Justice Ketanji Jackson’s Faulty Claim in Affirmative Action Case Takes Another Hit as Lawyers ‘Clarify’ Brief

Aaron Kliegman, Fox News, July 8, 2023

Supreme Court Justice Ketanji Brown Jackson has faced scrutiny for making a flawed claim about Black infant mortality under White doctors in her dissenting opinion to last week’s landmark affirmative action decision.

Jackson sought to show that race-based admissions are a matter of life and death for racial minorities, and her dissenting opinion in the Supreme Court’s ruling on Students for Fair Admissions v. Harvard cited an example. The law firm apparently responsible for the misleading statement sought to “clarify” the claim on Friday.

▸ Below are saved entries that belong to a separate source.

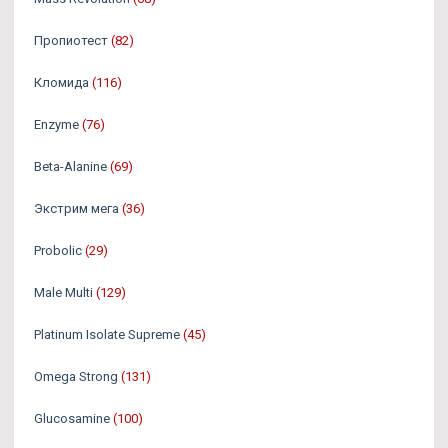
Пропиотест
(82)
Кломида
(116)
Enzyme
(76)
Beta-Alanine
(69)
Экстрим мега
(36)
Probolic
(29)
Male Multi
(129)
Platinum Isolate Supreme
(45)
Omega Strong
(131)
Glucosamine
(100)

Seeking to show that considering race in admissions was fair and realizes equality, Jackson argued in her dissent that diversity “saves lives” and is essential for “marginalized communities.” She asserted that diversity is for the “betterment” of students and society at large beyond college campuses.

“For high-risk Black newborns, having a Black physician more than doubles the likelihood that the baby will live, and not die,” Jackson wrote as one example.

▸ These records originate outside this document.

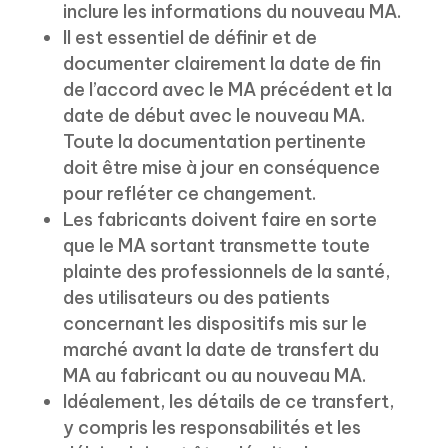
inclure les informations du nouveau MA.
Il est essentiel de définir et de
documenter clairement la date de fin
de l’accord avec le MA précédent et la
date de début avec le nouveau MA.
Toute la documentation pertinente
doit être mise à jour en conséquence
pour refléter ce changement.
Les fabricants doivent faire en sorte
que le MA sortant transmette toute
plainte des professionnels de la santé,
des utilisateurs ou des patients
concernant les dispositifs mis sur le
marché avant la date de transfert du
MA au fabricant ou au nouveau MA.
Idéalement, les détails de ce transfert,
y compris les responsabilités et les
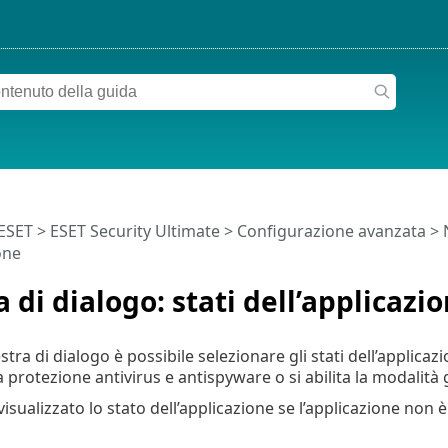
 ESET
>
ESET Security Ultimate
>
Configurazione avanzata
>
one
a di dialogo: stati dell’applicazi
stra di dialogo è possibile selezionare gli stati dell’applic
 protezione antivirus e antispyware o si abilita la modalità 
visualizzato lo stato dell’applicazione se l’applicazione non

That claim came from an amicus brief filed by lawyers representing an association of medical colleges. The brief stated that for “high-risk Black newborns, having a Black physician is tantamount to a miracle drug; it more than doubles the likelihood that the baby will live,” citing as support a 2020 study that examined mortality rates in Florida newborns between 1992 and 2015.

In a letter Friday filed to the Supreme Court docket, Norton Rose Fulbright wrote that the argument cited by Jackson in her opinion “warrants clarification” and sought to clear up any “confusion.”

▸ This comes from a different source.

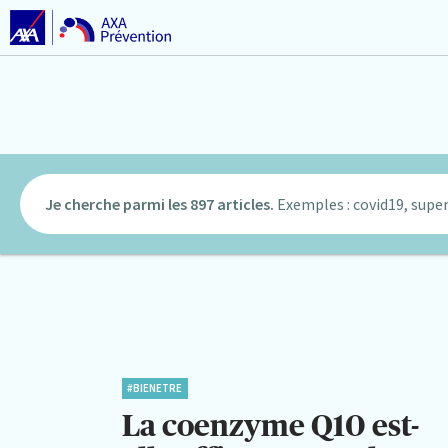
Je cherche parmi les 897 articles.
Exemples : covid19, super
#BIENETRE
La coenzyme Q10 est-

“The principal cited finding of the [study] was that the mortality rate for Black newborns, as compared to White newborns, decreased by more than half when under the supervision of Black physician,” the law firm’s letter said. “In absolute terms, this study found that patient-physician racial concordance led to a reduction in health inequity.

However, the letter continued, while survival and mortality may be opposites and decreased mortality generally indicates increased survival, “statistically they are not interchangeable. Thus, the statement in the [amicus brief] warrants clarification.”

Still, the lawyer added that the study nonetheless supports Jackson’s argument in her dissent, expressing “regret” for “any confusion” that may have been caused by the statement in its brief.

The letter to the Supreme Court added that a “more precise” summary of the 2020 study’s findings would have been to say that “having a Black physician reduces by more than half the likelihood of death for Black newborns as compared to White newborns.”

In other words, Jackson’s claim in her opinion that having a Black physician “more than doubles the likelihood that the baby will survive” could be misleading, because the study on which that statement is based examined lower mortality rates, which is not the same thing statistically as survival.

Norton Rose Fulbright’s letter came after Jackson’s statement in her dissenting opinion caught the attention of several legal experts.

In a Wall Street Journal op-ed this week, Ted Frank, a senior attorney at Hamilton Lincoln Law Institute, responded directly to Jackson’s claim, lambasting the justice for making a mathematical error.